** Opening Records supplied block **

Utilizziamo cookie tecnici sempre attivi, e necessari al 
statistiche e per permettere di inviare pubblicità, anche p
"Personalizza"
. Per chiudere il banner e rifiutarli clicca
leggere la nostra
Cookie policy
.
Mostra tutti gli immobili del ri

** Closing Records supplied block **

Aim of the task:
Write the records out once more. Change nothing.

Exercise answer:
Utilizziamo cookie tecnici sempre attivi, e necessari al 
statistiche e per permettere di inviare pubblicità, anche p
"Personalizza"
. Per chiudere il banner e rifiutarli clicca
leggere la nostra
Cookie policy
.
Mostra tutti gli immobili del ri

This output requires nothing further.